Indie-folk duo releases their best album yet, with a little help from a Mad Man.
Garry Mulholland 2011
An album by this veteran twee-pop duo on the studiously cute Fortuna Pop! label should be the most indie album ever made. But the promo accompanying Strange Moosic’s first single and opening track suggests that both camps want out of their ghetto. A video that begins with an adorably sad, shaggy blue Muppet-like creature and ends with the two Swedes playing the song in a forest may not be the stuff of Hype Williams’ dreams. But a band who have always operated on a cottage industry shoestring are suddenly able to award the starring role in their videos to none other than Jon Hamm, star of Mad Men and 30 Rock and current holder of Hottest Stud Muffin In The World Right Now status. Hamm takes the cuddly creature on a road trip and makes his gentle dreams come true, guaranteeing that every woman aged between 16 and 60 will fall hopelessly in love with the film. Whether any of them will notice the song…
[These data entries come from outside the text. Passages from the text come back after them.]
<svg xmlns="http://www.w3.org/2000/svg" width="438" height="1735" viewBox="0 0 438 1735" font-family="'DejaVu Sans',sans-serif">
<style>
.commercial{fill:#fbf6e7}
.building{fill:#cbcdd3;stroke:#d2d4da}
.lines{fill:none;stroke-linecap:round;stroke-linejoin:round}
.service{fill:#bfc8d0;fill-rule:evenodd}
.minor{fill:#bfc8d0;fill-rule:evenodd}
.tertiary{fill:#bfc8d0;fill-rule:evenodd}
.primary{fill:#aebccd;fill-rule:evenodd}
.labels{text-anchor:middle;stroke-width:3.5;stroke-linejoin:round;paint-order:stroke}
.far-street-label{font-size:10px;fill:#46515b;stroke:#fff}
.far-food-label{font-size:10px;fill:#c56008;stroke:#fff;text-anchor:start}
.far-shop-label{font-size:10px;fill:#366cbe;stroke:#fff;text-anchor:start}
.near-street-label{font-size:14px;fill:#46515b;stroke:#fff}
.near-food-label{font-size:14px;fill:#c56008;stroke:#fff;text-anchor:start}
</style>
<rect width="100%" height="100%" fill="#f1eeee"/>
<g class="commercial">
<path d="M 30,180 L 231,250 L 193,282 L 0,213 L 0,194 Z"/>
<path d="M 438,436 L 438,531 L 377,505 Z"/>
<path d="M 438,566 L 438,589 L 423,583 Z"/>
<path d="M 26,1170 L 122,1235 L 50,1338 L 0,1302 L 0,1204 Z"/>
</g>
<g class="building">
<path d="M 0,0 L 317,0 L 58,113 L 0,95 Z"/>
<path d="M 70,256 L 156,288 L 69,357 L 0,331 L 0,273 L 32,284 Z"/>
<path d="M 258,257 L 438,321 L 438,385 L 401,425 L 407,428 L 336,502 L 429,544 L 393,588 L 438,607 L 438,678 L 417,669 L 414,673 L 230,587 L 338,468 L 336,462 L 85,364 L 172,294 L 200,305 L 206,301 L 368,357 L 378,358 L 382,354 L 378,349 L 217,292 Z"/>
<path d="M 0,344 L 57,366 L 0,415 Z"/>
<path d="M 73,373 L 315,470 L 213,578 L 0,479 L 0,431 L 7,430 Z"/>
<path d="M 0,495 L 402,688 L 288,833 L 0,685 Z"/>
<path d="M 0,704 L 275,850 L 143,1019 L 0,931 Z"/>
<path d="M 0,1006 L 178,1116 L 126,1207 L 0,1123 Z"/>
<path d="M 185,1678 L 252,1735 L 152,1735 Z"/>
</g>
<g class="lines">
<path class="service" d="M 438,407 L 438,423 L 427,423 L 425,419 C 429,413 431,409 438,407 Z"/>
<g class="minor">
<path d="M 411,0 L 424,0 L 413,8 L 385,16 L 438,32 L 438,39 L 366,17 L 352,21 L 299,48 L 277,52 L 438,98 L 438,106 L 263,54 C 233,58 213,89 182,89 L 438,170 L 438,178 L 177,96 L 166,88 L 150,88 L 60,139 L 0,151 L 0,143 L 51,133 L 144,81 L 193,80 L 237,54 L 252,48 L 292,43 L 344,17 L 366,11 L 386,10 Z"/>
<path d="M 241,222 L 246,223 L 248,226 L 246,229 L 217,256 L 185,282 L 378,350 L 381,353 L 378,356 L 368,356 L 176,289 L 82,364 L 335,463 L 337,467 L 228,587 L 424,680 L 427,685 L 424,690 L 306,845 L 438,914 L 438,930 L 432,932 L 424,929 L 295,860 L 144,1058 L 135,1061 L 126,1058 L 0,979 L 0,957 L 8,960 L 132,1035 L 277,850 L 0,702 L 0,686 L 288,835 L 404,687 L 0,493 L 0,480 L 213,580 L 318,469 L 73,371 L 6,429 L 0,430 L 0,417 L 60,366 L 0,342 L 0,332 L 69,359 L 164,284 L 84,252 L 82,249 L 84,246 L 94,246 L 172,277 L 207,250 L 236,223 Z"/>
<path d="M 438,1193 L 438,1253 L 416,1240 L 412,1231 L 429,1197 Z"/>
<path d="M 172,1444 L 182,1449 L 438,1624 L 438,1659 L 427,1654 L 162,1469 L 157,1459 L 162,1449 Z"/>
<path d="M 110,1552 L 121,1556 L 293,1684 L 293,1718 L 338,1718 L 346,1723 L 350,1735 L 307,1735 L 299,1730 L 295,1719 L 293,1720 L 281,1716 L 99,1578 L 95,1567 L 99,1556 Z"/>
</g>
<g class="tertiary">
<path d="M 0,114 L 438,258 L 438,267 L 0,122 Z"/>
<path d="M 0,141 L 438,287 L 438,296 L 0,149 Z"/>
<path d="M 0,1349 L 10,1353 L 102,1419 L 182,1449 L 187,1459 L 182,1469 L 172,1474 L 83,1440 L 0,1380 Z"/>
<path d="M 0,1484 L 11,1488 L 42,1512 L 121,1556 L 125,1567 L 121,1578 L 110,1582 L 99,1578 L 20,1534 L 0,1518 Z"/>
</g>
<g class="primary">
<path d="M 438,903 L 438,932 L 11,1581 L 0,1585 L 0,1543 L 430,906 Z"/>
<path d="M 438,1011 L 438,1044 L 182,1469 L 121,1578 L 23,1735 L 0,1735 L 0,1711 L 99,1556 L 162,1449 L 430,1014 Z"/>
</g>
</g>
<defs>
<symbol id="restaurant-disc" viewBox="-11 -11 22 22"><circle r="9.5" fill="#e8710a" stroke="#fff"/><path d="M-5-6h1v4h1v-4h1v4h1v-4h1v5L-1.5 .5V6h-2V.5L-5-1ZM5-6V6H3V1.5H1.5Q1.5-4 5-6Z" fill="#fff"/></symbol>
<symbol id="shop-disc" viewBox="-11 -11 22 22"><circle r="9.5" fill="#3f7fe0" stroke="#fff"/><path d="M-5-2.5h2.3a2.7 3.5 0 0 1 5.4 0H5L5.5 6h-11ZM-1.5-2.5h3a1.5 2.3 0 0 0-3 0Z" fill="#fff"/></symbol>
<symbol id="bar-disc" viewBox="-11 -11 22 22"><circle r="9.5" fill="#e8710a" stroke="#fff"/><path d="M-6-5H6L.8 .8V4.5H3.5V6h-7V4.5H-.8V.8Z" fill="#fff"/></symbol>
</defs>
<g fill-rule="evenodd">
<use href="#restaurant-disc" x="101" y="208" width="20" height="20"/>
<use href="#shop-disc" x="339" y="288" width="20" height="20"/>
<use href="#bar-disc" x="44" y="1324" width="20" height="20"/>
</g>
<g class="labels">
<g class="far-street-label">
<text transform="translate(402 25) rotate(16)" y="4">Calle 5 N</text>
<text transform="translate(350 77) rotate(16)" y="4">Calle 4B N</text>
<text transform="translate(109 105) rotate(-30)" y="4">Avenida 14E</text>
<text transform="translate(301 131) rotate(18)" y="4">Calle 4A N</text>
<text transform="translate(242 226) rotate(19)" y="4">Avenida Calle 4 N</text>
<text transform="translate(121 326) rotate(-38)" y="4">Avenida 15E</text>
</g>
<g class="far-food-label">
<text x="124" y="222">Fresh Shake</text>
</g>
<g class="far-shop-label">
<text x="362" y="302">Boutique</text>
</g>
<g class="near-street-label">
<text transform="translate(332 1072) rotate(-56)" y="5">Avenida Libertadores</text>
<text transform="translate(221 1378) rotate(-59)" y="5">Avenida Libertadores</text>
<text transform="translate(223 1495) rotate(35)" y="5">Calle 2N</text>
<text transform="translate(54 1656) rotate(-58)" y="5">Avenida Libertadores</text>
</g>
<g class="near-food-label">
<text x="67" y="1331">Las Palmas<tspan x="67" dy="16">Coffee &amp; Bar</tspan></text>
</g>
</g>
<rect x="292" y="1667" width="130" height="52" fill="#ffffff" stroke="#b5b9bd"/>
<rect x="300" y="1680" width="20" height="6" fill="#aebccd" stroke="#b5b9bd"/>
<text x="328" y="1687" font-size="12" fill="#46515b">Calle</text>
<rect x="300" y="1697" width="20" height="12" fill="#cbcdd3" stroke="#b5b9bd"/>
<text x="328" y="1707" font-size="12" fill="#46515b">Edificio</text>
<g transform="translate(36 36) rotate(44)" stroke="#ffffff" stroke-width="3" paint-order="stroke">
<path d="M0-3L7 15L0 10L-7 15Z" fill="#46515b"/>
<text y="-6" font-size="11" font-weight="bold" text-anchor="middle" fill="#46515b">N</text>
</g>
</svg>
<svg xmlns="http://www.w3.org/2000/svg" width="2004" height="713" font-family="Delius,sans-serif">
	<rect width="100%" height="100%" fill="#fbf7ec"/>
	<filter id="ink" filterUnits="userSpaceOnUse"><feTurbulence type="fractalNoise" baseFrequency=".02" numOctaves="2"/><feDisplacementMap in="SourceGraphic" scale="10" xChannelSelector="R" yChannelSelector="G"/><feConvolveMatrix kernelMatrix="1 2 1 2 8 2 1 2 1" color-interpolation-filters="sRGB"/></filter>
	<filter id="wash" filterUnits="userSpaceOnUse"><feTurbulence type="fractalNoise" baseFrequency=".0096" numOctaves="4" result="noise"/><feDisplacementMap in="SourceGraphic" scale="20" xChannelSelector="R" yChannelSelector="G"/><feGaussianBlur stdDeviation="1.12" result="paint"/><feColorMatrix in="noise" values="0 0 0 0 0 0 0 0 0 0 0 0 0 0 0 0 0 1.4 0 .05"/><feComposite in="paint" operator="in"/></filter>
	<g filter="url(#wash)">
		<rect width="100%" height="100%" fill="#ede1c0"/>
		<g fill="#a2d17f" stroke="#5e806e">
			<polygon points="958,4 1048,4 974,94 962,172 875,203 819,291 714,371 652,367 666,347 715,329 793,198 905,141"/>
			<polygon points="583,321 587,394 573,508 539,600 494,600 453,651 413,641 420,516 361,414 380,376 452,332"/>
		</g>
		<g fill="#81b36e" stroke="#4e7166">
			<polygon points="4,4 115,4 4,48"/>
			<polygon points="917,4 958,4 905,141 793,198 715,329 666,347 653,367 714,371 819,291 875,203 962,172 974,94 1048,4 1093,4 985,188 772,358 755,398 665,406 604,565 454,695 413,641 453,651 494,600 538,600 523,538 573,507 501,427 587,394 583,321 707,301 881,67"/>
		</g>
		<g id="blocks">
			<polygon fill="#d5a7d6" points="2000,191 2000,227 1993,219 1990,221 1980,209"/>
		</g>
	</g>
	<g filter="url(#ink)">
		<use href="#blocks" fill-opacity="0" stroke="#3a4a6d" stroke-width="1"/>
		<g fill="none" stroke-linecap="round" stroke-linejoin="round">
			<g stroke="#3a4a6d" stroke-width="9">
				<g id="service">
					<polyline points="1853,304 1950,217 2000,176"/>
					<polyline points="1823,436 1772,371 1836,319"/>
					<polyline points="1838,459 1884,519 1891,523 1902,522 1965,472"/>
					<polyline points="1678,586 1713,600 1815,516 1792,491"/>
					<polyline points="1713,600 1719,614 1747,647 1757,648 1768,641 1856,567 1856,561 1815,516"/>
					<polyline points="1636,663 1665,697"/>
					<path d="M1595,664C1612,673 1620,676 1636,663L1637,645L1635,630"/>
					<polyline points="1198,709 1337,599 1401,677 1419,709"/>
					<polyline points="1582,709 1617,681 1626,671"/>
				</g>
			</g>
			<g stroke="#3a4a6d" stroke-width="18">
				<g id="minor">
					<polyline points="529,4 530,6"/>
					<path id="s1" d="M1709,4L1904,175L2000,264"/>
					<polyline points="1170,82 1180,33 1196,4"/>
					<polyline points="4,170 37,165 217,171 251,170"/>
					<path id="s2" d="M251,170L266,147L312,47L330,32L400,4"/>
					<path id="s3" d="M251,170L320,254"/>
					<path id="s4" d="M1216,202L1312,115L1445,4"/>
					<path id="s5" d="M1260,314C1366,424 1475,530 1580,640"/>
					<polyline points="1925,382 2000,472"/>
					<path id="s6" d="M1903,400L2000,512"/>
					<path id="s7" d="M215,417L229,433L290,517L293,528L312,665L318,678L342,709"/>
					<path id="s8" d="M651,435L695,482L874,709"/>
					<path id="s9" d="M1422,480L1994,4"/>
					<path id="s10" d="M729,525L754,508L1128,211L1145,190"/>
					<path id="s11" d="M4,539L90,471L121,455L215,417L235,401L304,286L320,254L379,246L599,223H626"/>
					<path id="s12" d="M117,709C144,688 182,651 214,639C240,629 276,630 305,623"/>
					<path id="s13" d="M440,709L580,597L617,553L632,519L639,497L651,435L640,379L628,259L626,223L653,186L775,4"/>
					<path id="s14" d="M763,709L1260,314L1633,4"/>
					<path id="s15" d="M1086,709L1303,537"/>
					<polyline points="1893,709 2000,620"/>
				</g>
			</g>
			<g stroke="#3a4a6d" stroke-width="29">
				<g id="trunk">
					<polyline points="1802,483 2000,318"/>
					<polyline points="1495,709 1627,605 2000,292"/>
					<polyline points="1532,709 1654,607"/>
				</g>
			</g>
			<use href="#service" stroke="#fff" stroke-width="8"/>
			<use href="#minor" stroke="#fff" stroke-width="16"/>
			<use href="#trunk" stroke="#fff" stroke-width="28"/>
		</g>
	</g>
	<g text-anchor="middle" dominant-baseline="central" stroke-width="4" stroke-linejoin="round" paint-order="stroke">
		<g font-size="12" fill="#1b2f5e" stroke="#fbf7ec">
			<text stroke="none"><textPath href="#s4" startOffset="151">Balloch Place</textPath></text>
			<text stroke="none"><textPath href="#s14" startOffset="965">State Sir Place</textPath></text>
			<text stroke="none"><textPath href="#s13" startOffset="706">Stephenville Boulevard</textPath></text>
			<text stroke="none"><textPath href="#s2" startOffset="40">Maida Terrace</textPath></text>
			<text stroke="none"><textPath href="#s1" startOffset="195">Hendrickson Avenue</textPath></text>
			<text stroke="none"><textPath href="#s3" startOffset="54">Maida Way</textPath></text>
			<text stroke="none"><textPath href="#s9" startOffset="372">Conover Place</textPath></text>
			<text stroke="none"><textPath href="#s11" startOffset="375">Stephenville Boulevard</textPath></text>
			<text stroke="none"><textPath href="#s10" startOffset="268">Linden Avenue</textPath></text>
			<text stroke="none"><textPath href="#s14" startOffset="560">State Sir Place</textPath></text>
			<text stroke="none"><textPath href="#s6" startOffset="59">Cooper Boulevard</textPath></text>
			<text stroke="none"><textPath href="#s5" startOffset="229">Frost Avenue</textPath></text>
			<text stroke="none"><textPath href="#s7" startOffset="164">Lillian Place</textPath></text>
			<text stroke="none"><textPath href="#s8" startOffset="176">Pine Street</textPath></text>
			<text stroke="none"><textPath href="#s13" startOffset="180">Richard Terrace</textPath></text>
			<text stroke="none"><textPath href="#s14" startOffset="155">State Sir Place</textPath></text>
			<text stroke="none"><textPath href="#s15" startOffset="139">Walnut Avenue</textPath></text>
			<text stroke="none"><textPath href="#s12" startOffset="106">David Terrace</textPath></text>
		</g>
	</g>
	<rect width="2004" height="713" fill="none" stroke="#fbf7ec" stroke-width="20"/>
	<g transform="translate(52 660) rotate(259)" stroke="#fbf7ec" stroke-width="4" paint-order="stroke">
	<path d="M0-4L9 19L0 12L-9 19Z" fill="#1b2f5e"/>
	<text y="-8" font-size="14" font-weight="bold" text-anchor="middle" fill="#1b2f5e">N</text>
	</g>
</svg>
It would be a shame if they didn’t. Because Herman Dune’s 10th album is undoubtedly their best, and there’s no earthly reason, barring daytime radio’s obsession with blinged-out anthems of self-empowerment through nightclubbing, why singer/guitarist/songwriter David-Ivar Herman Dune and drummer Cosmic Néman shouldn’t be accepted as a different kind of pop star. The duo make a jangly, gauche, bittersweet-yet-optimistic sound invented by Jonathan Richman and continued on by the likes of Orange Juice, Hefner and Belle and Sebastian, but with a muscular, sparse faux-American edge reminiscent of Nick Lowe and honed to perfection in their adopted home of Portland, Oregon.
This reaches peaks of melodic, summery and romantic happy-sadness here on the likes of Ah Hear Strange Moosic, Your Love Is Gold, Magician, Just Like Summer and the truly gorgeous Lay Your Head On My Chest, an on-the-road song so perfect you can already hear Springsteen covering it. All of which is a pretty extraordinary feat for a band that were favourites of the late John Peel a full 12 years ago, and who could easily have called it a day when David’s brother André left five years ago to make records as Stanley Brinks.
Obviously, this isn’t exactly strange music. But it captures something unfashionably warm-hearted and timeless; a place where rock, pop, folk and indie meet and swap stories over camomile tea about being dumped by girls who wear hairgrips and flowery dresses with Dr Martens. There should always be a place for this, whether John Hamm gets to warm the teapot or not.